CMHC Mortgage Insurance Premium Calculator
What Is CMHC Mortgage Insurance?
Mortgage default insurance (commonly called CMHC insurance) is mandatory in Canada for homebuyers with less than 20% down payment. The insurance protects the lender — not the borrower — in case the borrower defaults on the mortgage. Despite protecting the lender, the cost is paid entirely by the borrower.
Three insurers provide mortgage default insurance in Canada:
- CMHC (Canada Mortgage and Housing Corporation): The federal Crown corporation and largest insurer
- Sagen (formerly Genworth Canada): Private insurer with similar premiums to CMHC
- Canada Guaranty: Private insurer; lenders choose which insurer to use
All three insurers charge the same premium rates, so the insurer chosen by your lender doesn't affect your cost as a borrower.
CMHC Premium Rates 2025
| Down Payment | LTV Ratio | CMHC Premium Rate |
|---|---|---|
| 5% – 9.99% | 90.01% – 95% | 4.00% of insured amount |
| 10% – 14.99% | 85.01% – 90% | 3.10% of insured amount |
| 15% – 19.99% | 80.01% – 85% | 2.80% of insured amount |
| 20% or more | 80% or less | No insurance required |
CMHC Premium Limits and Eligibility
CMHC insurance has several eligibility restrictions:
- Maximum purchase price: $1,499,999 for insured mortgages. Properties at $1,500,000 or above cannot use CMHC insurance and require a minimum 20% down payment.

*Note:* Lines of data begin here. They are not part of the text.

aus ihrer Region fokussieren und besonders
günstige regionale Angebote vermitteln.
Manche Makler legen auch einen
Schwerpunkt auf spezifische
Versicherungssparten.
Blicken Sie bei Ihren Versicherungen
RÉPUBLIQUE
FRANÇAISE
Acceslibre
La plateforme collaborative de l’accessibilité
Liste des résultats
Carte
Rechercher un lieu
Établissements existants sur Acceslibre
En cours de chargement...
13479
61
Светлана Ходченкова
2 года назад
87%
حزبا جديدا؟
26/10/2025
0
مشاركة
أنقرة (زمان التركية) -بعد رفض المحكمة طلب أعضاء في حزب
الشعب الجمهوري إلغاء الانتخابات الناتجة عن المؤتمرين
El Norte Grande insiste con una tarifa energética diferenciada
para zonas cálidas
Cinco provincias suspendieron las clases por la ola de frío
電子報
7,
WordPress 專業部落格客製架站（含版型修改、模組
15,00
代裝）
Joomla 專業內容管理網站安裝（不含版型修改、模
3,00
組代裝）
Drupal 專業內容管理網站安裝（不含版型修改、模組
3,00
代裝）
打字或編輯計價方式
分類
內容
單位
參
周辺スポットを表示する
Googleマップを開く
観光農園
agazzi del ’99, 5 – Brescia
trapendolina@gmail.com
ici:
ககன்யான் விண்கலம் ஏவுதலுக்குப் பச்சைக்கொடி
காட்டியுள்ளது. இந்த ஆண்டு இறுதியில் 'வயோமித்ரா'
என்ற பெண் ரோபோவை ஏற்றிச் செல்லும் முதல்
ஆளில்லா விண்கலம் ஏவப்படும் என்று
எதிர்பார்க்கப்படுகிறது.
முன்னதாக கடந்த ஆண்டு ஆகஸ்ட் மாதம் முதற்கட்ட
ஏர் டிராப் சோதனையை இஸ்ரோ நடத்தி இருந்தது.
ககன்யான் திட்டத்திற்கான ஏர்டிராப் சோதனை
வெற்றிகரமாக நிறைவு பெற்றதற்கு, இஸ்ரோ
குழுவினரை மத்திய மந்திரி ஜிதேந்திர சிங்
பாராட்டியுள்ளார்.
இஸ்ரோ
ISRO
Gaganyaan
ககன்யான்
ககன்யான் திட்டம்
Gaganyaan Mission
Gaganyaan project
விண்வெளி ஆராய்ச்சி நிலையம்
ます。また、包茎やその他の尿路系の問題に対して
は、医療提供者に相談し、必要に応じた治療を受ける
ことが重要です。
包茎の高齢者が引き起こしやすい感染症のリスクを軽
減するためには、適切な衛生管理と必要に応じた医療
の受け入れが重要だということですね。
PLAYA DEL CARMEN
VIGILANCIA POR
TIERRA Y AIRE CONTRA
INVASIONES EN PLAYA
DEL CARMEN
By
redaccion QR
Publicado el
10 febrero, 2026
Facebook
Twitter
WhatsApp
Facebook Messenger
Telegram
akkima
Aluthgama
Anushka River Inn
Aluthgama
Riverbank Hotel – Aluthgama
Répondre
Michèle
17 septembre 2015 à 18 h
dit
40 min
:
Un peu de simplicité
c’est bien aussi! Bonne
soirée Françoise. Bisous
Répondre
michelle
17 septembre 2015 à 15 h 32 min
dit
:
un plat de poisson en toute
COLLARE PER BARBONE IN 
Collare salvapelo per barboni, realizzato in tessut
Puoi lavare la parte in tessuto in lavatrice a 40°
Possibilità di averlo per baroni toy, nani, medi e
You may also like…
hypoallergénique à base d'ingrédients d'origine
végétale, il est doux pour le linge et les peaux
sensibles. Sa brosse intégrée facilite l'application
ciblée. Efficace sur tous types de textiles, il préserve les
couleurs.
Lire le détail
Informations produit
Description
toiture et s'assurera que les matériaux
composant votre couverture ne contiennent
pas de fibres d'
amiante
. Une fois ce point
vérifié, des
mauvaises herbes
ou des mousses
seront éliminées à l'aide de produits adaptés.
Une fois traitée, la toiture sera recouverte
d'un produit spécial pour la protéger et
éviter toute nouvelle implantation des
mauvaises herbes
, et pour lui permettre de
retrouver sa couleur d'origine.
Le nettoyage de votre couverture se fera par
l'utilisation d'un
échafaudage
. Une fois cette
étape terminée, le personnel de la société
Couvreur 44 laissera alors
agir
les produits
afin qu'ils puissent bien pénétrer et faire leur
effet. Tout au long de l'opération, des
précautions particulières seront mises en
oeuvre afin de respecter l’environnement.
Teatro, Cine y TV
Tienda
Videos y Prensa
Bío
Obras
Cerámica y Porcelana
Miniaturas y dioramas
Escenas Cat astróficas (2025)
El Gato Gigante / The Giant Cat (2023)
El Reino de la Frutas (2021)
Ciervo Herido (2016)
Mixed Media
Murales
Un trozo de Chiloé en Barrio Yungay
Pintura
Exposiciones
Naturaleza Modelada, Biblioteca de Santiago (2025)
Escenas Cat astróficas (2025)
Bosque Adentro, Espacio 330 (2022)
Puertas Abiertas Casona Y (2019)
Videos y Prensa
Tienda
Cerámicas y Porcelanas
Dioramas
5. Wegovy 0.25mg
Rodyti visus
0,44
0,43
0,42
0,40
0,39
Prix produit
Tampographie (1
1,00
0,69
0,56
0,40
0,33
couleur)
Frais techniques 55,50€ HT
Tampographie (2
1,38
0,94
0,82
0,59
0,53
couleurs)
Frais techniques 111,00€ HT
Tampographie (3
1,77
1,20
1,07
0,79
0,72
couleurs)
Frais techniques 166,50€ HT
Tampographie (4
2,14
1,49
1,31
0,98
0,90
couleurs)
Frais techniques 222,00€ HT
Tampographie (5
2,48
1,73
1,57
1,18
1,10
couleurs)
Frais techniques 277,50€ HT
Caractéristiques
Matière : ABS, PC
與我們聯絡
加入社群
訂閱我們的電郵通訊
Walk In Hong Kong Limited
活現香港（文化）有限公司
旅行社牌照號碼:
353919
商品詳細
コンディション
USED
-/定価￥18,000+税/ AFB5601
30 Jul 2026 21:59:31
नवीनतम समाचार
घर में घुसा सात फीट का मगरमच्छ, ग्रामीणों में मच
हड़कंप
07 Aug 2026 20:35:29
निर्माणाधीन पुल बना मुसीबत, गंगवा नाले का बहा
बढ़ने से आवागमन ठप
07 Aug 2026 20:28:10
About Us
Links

- Minimum down payment: 5% for homes under $500,000. For homes $500,000-$999,999: 5% on the first $500,000 + 10% on the portion above $500,000.
- Maximum amortization: 25 years for most insured mortgages (30 years for first-time buyers purchasing new builds, effective late 2024)
- Property type: Owner-occupied only (1-4 units; rental income properties have different rules)
How CMHC Premium Is Paid
The CMHC premium is added to your mortgage balance and amortized over the life of your mortgage — you don't typically pay it upfront. For a $600,000 home with $60,000 down (10%), the mortgage is $540,000, the premium is $16,740 (3.1%), and the total insured mortgage becomes $556,740.
PST (Provincial Sales Tax) applies to CMHC premiums in Ontario, Manitoba, Quebec, and Saskatchewan. This PST portion must be paid at closing — it cannot be added to the mortgage. At 8% PST in Ontario, the PST on a $16,740 premium would be $1,339.
Is CMHC Insurance Worth It?
While the CMHC premium adds cost, it also enables Canadians to buy homes with as little as 5% down. For a first-time buyer in a city where home prices are high, saving the full 20% could take many additional years — during which home prices may rise further. The premium cost (added to mortgage) is real but modest relative to the benefit of getting into the market sooner.
However, if you can save 20% and avoid the premium, you save the full premium amount plus years of interest on that premium. The right answer depends on your specific situation, market conditions, and timeline.